Training an XGBoost model

Importing a dataset

PostgresML comes with a few built-in datasets. You can also import your own CSV files or data from other sources like BigQuery, S3, and other databases or files. For our example, let's import the digits dataset from Scikit:

!!! generic

!!! code_block time="47.532ms"

SELECT * FROM pgml.load_dataset('digits');

!!!

!!! results

postgres=# SELECT * FROM pgml.load_dataset('digits');
 table_name  | rows 
-------------+------
 pgml.digits | 1797
(1 row)

!!!

!!!

Training a model

The heart of PostgresML is its pgml.train() function.

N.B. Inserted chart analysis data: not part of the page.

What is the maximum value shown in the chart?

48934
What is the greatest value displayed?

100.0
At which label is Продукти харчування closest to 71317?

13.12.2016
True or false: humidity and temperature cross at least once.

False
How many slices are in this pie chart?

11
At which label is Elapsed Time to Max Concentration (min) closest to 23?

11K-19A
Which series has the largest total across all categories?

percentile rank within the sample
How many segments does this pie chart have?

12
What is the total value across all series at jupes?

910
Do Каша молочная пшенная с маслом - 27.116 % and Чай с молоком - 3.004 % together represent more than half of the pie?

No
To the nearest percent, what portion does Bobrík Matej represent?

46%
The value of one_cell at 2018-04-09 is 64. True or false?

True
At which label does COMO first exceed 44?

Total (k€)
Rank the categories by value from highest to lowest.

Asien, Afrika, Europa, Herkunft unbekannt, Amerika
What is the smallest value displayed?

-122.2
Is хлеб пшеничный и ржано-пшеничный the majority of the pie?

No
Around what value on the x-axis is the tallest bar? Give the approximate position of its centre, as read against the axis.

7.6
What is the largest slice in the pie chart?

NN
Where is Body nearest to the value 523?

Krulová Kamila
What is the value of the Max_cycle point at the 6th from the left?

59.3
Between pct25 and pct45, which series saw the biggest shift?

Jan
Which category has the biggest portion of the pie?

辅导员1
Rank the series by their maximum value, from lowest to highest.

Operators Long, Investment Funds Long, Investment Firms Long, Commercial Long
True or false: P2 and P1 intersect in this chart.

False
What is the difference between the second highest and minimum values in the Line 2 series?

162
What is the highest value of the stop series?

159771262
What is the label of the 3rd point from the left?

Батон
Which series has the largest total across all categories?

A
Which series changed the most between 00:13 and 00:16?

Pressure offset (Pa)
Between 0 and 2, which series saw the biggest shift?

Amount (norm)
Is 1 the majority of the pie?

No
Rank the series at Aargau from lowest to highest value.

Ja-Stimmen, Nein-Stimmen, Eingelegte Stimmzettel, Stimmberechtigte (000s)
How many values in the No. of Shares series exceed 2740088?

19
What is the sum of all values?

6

Using only that function, you can load the data from any table or view in the database, train any number of ML models on it, and deploy the best model to production.

!!! generic

!!! code_block time="222.206ms"

SELECT * FROM pgml.train(
    project_name => 'My First PostgresML Project',
    task => 'classification',
    relation_name => 'pgml.digits',
    y_column_name => 'target',
    algorithm => 'xgboost',
    hyperparams => '{
        "n_estimators": 25
    }'
);

!!!

!!! results

postgres=# SELECT * FROM pgml.train(
    project_name => 'My First PostgresML Project',
    task => 'classification',
    relation_name => 'pgml.digits',
    y_column_name => 'target',
    algorithm => 'xgboost',
    hyperparams => '{
        "n_estimators": 25
    }'
);

[...]

INFO:  Metrics: {
    "f1": 0.88244045,
    "precision": 0.8835865,
    "recall": 0.88687027,
    "accuracy": 0.8841871,
    "mcc": 0.87189955,
    "fit_time": 0.7631203,
    "score_time": 0.007338208
}
INFO:  Deploying model id: 1
           project           |      task      | algorithm | deployed 
-----------------------------+----------------+-----------+----------
 My First PostgresML Project | classification | xgboost   | t
(1 row)

!!!

!!!

Making predictions

After training a model, you can use it to make predictions. PostgresML provides a pgml.predict(project_name, features) function which makes real time predictions using the best deployed model for the given project:

!!! generic

!!! code_block time="8.676ms"

SELECT 
    target,
    pgml.predict('My First PostgresML Project', image) AS prediction
FROM pgml.digits
LIMIT 5;

!!!

!!! results

 target | prediction 
--------+------------
      0 |          0
      1 |          1
      2 |          2
      3 |          3
      4 |          4

!!!

!!!

Automation of common ML tasks

The following common machine learning tasks are performed automatically by PostgresML:

  1. Snapshot the data so the experiment is reproducible
  2. Split the dataset into train and test sets
  3. Train and validate the model
  4. Save it into the model store (a Postgres table)
  5. Load it and cache it during inference

Check out our Training and Predictions documentation for more details. Some more advanced topics like hyperparameter search and GPU acceleration are available as well.

Dashboard

The Dashboard app is running on localhost:8000. You can use it to write experiments in Jupyter-style notebooks, manage projects, and visualize datasets used by PostgresML.